*Фрагмент документа*:
--*--

На другой день она велела позвать мужа, надеясь, что домашнее наказание над ним подействовало, но нашла его непоколебимым. В первый раз в жизни она дошла с ним до рассуждений и объяснений; думала усовестить его, снисходительно доказывая, что долг долгу рознь и что есть разница между принцем и каретником. Куда! Дедушка бунтовал».
Бабушка, прожившая в Париже за полгода полмиллиона, и «бунтующий дедушка» – это как бы легкая пародия на бунт, который зреет в это время в России и вскоре дойдет до саратовских имений графа и графини. Бабушка снисходительно объясняет дедушке, что есть «разница между принцем и каретником», – но ведь все знают, что лет через двадцать каретники возьмутся за принцев. Партнер бабушки по картам герцог Орлеанский не доживет нескольких лет до падения Бастилии, но его сын Филипп вступит в якобинский клуб, будет именоваться «гражданин Эгалите», проголосует за смертную казнь своего близкого родственника Людовика XVI и потом сам сложит голову на эшафоте; внук же бабушкиного партнера и сын гражданина Эгалите за три года до написания «Пиковой дамы» взойдет на французский престол под именем короля Луи-Филиппа (чтобы в 1848-м быть свергнутым очередной революцией).

--*--

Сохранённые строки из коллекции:
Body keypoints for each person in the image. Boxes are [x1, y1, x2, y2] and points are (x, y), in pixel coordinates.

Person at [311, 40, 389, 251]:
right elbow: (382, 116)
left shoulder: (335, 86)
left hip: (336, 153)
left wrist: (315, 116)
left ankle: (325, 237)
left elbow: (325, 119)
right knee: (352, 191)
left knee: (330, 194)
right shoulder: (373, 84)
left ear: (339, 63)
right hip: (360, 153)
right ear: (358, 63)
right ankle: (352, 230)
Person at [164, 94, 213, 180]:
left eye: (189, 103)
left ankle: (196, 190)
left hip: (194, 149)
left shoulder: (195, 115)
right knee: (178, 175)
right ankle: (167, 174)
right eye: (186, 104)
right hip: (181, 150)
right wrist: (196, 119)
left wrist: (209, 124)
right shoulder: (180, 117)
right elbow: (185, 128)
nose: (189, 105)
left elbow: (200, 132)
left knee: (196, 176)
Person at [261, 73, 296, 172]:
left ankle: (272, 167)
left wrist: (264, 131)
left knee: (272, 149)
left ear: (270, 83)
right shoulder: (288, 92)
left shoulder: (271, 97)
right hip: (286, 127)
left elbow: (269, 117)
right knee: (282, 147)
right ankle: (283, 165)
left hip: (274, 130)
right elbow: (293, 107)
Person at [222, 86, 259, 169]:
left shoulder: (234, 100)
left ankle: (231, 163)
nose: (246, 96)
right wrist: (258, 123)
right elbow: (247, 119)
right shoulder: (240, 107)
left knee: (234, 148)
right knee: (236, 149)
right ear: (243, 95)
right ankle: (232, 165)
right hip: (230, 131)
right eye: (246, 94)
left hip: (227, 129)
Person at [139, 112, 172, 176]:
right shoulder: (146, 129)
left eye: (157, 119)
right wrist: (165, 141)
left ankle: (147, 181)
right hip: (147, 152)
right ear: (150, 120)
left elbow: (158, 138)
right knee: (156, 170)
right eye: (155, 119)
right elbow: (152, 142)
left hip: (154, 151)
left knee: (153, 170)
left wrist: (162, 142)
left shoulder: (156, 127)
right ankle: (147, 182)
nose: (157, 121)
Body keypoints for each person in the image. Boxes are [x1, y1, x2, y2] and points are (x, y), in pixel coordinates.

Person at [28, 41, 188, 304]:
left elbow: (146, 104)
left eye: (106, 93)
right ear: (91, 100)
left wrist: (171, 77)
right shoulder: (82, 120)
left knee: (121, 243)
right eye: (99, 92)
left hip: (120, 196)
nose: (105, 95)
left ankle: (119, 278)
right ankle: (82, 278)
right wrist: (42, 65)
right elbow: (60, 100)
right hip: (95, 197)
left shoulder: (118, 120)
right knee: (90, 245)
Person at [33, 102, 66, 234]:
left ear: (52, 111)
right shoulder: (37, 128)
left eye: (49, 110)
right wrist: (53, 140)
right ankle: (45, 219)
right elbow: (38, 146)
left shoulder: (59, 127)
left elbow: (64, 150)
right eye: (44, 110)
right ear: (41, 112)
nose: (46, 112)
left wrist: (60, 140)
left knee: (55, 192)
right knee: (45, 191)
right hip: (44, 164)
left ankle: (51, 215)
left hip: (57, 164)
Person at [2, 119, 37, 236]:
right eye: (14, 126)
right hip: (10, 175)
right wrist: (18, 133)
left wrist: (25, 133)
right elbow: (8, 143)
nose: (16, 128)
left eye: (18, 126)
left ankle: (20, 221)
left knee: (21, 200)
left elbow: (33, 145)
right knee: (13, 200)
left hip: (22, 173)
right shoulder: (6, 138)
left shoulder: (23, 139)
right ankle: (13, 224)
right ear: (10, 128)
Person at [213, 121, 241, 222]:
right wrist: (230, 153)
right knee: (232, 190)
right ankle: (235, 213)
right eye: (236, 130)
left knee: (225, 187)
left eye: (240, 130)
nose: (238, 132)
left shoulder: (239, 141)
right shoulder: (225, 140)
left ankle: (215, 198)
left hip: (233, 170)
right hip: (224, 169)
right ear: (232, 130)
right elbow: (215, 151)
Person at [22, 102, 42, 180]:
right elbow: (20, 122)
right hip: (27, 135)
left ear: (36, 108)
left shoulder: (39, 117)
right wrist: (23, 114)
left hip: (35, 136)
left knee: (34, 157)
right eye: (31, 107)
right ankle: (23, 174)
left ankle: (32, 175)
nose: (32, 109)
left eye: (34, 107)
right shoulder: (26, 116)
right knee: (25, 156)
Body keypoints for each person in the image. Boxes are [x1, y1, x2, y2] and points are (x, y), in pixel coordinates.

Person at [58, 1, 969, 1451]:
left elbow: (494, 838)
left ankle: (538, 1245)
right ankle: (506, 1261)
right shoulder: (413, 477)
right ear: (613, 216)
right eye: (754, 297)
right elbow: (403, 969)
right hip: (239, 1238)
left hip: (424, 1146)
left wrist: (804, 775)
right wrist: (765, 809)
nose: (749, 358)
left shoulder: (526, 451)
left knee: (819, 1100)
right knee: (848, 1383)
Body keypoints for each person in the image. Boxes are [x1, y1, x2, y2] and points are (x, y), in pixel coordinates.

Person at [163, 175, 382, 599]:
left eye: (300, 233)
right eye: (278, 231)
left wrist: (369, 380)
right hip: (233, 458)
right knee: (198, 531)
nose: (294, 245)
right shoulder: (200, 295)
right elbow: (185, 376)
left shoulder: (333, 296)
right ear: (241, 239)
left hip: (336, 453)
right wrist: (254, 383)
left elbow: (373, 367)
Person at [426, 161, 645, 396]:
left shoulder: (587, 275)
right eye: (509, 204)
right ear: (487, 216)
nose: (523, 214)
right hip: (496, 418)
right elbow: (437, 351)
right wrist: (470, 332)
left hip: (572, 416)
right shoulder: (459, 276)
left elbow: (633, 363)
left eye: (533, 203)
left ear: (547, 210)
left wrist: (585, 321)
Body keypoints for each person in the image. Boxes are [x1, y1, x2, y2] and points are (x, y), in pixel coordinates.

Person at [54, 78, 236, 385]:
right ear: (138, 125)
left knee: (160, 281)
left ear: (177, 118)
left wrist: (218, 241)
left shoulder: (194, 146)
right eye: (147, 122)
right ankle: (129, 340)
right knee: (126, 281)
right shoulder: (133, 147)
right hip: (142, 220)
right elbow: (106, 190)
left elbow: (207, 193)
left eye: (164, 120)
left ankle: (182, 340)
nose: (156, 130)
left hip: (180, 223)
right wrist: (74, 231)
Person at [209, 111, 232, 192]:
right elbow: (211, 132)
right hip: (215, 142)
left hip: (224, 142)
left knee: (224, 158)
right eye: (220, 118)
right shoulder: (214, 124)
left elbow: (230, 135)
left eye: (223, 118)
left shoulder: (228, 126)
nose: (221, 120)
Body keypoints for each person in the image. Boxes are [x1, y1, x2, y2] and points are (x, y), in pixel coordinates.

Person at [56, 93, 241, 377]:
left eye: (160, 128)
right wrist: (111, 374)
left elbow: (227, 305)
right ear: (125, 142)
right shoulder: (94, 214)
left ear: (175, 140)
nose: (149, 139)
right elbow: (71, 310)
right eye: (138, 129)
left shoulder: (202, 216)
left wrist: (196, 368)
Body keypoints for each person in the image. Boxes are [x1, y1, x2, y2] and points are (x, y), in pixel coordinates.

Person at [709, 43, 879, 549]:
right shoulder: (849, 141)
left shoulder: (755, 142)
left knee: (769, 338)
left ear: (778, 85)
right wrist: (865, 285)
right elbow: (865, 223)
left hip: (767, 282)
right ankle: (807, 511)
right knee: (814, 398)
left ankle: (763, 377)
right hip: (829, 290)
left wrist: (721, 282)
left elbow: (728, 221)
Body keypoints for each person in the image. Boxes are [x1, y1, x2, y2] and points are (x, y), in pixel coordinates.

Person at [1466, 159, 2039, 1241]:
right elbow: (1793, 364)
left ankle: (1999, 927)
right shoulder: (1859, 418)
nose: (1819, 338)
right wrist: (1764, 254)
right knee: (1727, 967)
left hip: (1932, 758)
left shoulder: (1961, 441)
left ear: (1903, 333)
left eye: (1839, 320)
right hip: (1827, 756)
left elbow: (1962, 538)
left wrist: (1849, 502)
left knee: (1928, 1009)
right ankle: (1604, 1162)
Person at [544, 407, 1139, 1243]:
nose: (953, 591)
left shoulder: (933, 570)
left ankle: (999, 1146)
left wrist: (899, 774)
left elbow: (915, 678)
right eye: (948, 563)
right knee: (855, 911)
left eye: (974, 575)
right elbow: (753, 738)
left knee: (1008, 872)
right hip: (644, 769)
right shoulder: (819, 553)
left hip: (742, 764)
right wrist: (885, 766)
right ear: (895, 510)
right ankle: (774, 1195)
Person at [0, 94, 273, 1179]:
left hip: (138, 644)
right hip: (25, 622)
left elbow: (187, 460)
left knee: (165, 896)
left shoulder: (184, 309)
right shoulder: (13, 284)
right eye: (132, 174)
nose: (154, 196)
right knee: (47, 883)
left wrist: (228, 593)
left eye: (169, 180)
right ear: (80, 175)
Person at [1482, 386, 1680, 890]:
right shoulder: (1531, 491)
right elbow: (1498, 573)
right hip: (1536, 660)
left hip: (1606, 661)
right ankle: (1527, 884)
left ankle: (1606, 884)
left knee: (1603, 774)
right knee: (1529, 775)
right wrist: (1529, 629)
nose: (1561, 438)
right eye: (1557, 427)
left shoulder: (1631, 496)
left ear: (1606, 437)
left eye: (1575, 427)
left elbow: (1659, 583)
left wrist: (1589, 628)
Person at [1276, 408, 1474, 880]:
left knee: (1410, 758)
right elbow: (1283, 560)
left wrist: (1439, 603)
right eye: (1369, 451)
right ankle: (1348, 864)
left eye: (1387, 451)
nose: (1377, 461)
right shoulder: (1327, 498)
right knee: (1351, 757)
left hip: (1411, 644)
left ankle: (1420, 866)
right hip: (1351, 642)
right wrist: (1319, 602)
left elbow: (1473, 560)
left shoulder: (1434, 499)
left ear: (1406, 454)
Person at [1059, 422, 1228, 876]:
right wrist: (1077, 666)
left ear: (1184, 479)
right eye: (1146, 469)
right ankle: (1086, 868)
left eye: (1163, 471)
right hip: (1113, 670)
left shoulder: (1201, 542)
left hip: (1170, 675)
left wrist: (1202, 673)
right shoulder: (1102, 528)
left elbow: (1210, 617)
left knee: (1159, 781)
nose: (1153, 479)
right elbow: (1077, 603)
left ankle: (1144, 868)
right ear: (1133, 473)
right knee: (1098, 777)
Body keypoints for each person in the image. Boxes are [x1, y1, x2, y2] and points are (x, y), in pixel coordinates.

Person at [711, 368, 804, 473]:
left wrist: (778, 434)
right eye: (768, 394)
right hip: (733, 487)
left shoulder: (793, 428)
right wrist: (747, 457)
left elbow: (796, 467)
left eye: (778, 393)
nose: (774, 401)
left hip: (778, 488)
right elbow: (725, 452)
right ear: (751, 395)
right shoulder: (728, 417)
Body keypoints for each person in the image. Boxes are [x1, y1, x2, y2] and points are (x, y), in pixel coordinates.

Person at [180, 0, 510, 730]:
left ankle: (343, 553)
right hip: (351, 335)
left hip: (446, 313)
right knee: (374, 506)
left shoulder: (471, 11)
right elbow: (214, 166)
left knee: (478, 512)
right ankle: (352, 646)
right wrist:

--*--

*Задания*:
**1)** Под каким именем внук бабушкиного партнера по картам взошел на французский престол, согласно отрывку?
**2)** Продублируйте часть отрывка, начиная со слов «Бабушка, прожившая в» и заканчивая словами «свергнутым очередной революцией).».

*Ответы к заданиям*:
**1)** Под именем короля Луи-Филиппа.

**2)**
Бабушка, прожившая в Париже за полгода полмиллиона, и «бунтующий дедушка» – это как бы легкая пародия на бунт, который зреет в это время в России и вскоре дойдет до саратовских имений графа и графини. Бабушка снисходительно объясняет дедушке, что есть «разница между принцем и каретником», – но ведь все знают, что лет через двадцать каретники возьмутся за принцев. Партнер бабушки по картам герцог Орлеанский не доживет нескольких лет до падения Бастилии, но его сын Филипп вступит в якобинский клуб, будет именоваться «гражданин Эгалите», проголосует за смертную казнь своего близкого родственника Людовика XVI и потом сам сложит голову на эшафоте; внук же бабушкиного партнера и сын гражданина Эгалите за три года до написания «Пиковой дамы» взойдет на французский престол под именем короля Луи-Филиппа (чтобы в 1848-м быть свергнутым очередной революцией).